[Data for the task — start]
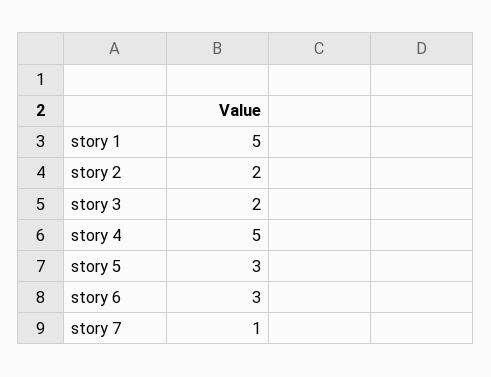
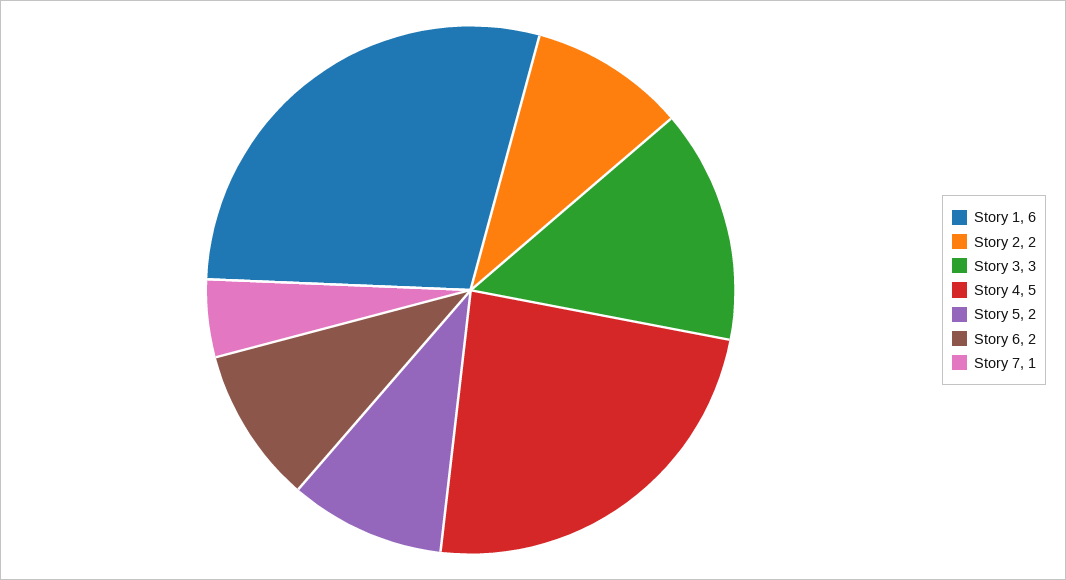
  {
-   "story 1": 5,
+   "story 1": 6,
    "story 2": 2,
-   "story 3": 2,
+   "story 3": 3,
    "story 4": 5,
-   "story 5": 3,
+   "story 5": 2,
-   "story 6": 3,
+   "story 6": 2,
    "story 7": 1
  }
[Data for the task — finish]
* **Work order**
Without the pictures, reproduce the entries exactly.

* **Exercise result**
  {
-   "story 1": 5,
+   "story 1": 6,
    "story 2": 2,
-   "story 3": 2,
+   "story 3": 3,
    "story 4": 5,
-   "story 5": 3,
+   "story 5": 2,
-   "story 6": 3,
+   "story 6": 2,
    "story 7": 1
  }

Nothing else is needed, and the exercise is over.